What this task involves
Could you repeat the listing below exactly while leaving its pictures behind?

Data segment
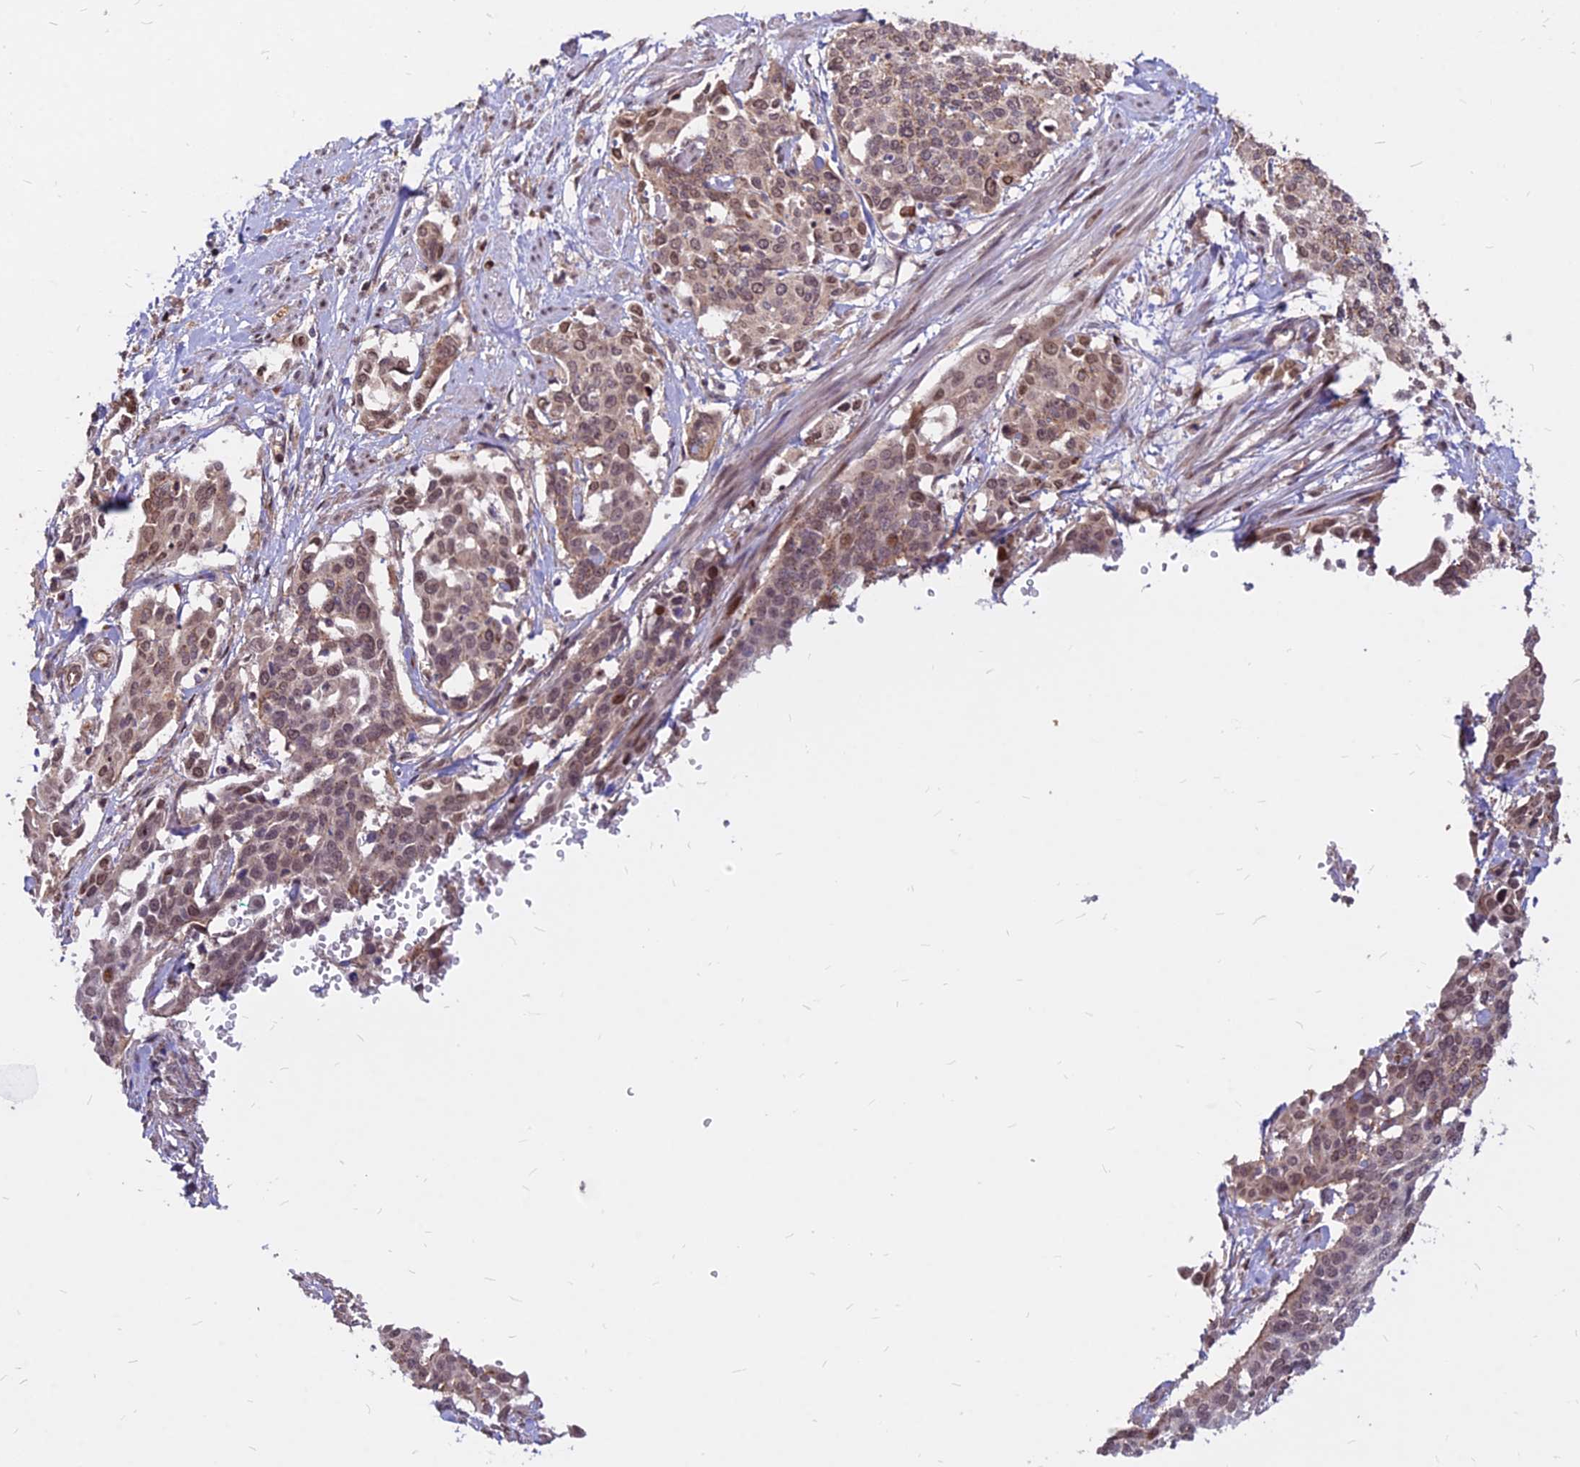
{"staining": {"intensity": "moderate", "quantity": ">75%", "location": "cytoplasmic/membranous,nuclear"}, "tissue": "cervical cancer", "cell_type": "Tumor cells", "image_type": "cancer", "snomed": [{"axis": "morphology", "description": "Squamous cell carcinoma, NOS"}, {"axis": "topography", "description": "Cervix"}], "caption": "Immunohistochemical staining of cervical cancer displays moderate cytoplasmic/membranous and nuclear protein positivity in about >75% of tumor cells.", "gene": "C11orf68", "patient": {"sex": "female", "age": 44}}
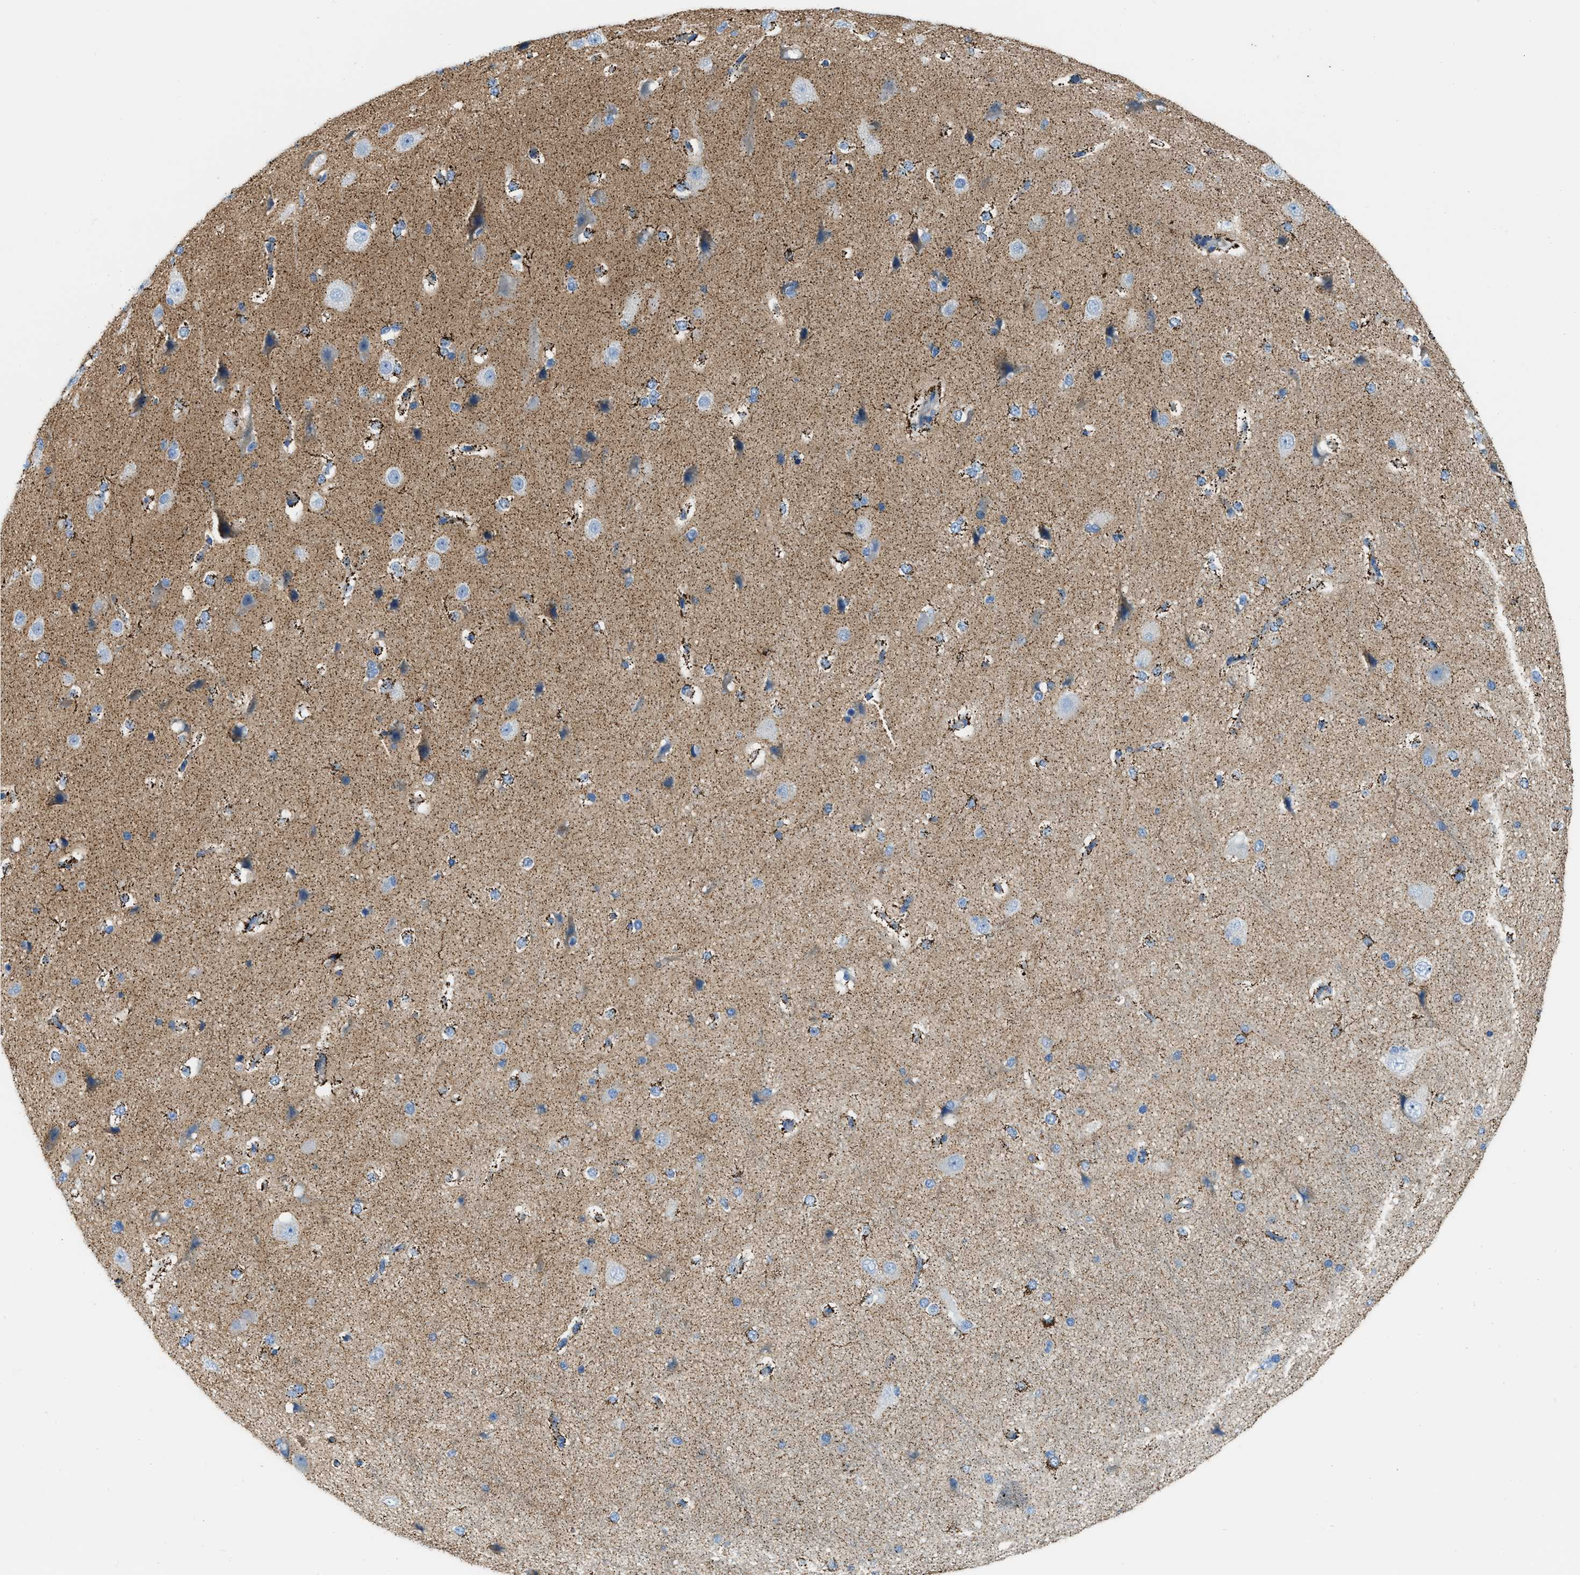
{"staining": {"intensity": "negative", "quantity": "none", "location": "none"}, "tissue": "cerebral cortex", "cell_type": "Endothelial cells", "image_type": "normal", "snomed": [{"axis": "morphology", "description": "Normal tissue, NOS"}, {"axis": "morphology", "description": "Developmental malformation"}, {"axis": "topography", "description": "Cerebral cortex"}], "caption": "The immunohistochemistry photomicrograph has no significant staining in endothelial cells of cerebral cortex. (Brightfield microscopy of DAB (3,3'-diaminobenzidine) IHC at high magnification).", "gene": "JADE1", "patient": {"sex": "female", "age": 30}}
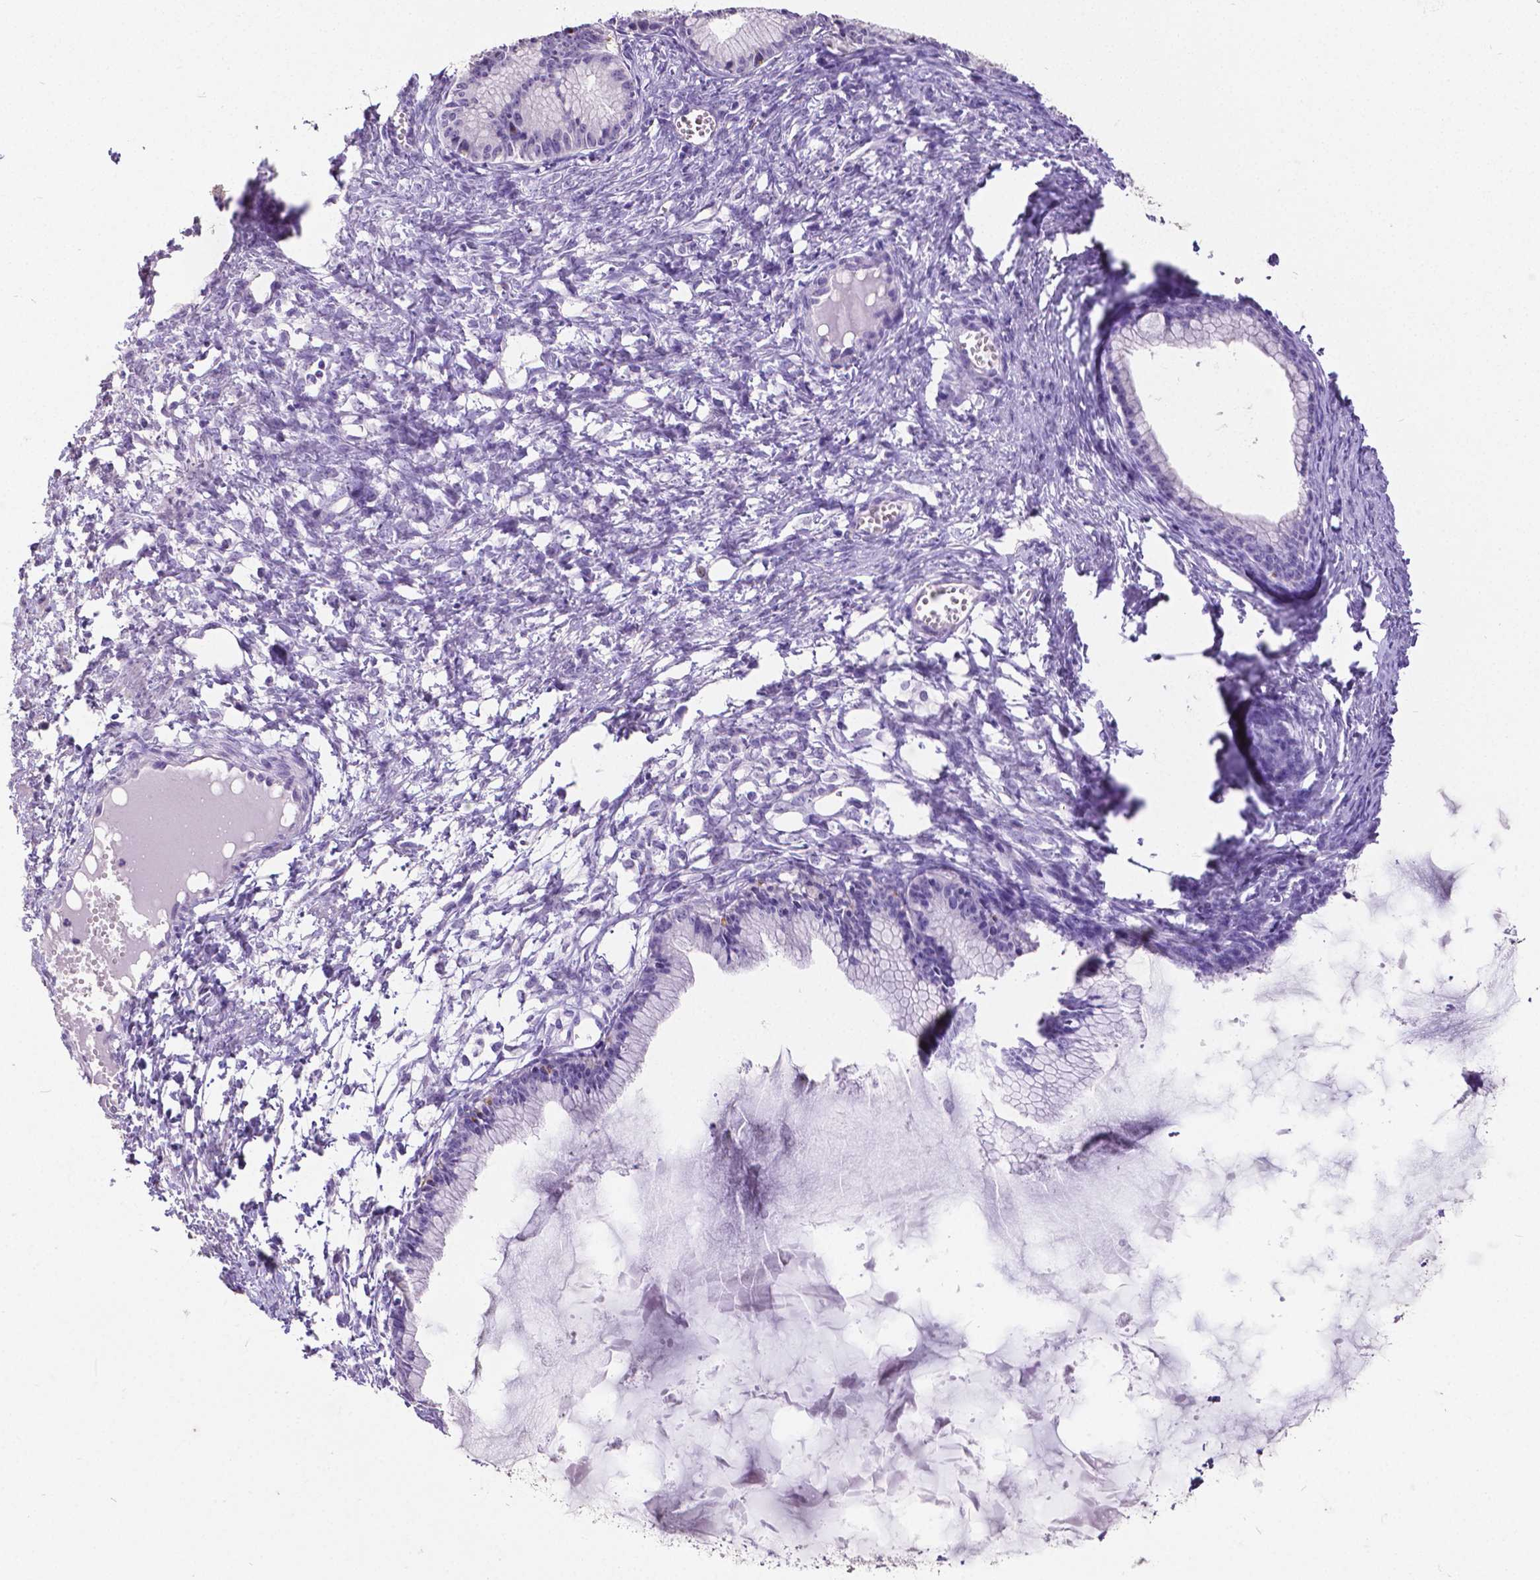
{"staining": {"intensity": "negative", "quantity": "none", "location": "none"}, "tissue": "ovarian cancer", "cell_type": "Tumor cells", "image_type": "cancer", "snomed": [{"axis": "morphology", "description": "Cystadenocarcinoma, mucinous, NOS"}, {"axis": "topography", "description": "Ovary"}], "caption": "Immunohistochemistry of human ovarian cancer (mucinous cystadenocarcinoma) reveals no staining in tumor cells.", "gene": "SATB2", "patient": {"sex": "female", "age": 41}}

Reply
{"staining": {"intensity": "moderate", "quantity": ">75%", "location": "cytoplasmic/membranous,nuclear"}, "tissue": "cervical cancer", "cell_type": "Tumor cells", "image_type": "cancer", "snomed": [{"axis": "morphology", "description": "Squamous cell carcinoma, NOS"}, {"axis": "topography", "description": "Cervix"}], "caption": "Immunohistochemical staining of cervical cancer displays moderate cytoplasmic/membranous and nuclear protein positivity in about >75% of tumor cells.", "gene": "C11orf68", "patient": {"sex": "female", "age": 44}}
{"staining": {"intensity": "negative", "quantity": "none", "location": "none"}, "tissue": "cerebral cortex", "cell_type": "Endothelial cells", "image_type": "normal", "snomed": [{"axis": "morphology", "description": "Normal tissue, NOS"}, {"axis": "morphology", "description": "Developmental malformation"}, {"axis": "topography", "description": "Cerebral cortex"}], "caption": "The immunohistochemistry photomicrograph has no significant staining in endothelial cells of cerebral cortex. (Brightfield microscopy of DAB (3,3'-diaminobenzidine) IHC at high magnification).", "gene": "JADE1", "patient": {"sex": "female", "age": 30}}
{"staining": {"intensity": "negative", "quantity": "none", "location": "none"}, "tissue": "ovarian cancer", "cell_type": "Tumor cells", "image_type": "cancer", "snomed": [{"axis": "morphology", "description": "Cystadenocarcinoma, mucinous, NOS"}, {"axis": "topography", "description": "Ovary"}], "caption": "Immunohistochemistry of human ovarian cancer (mucinous cystadenocarcinoma) reveals no staining in tumor cells.", "gene": "SATB2", "patient": {"sex": "female", "age": 41}}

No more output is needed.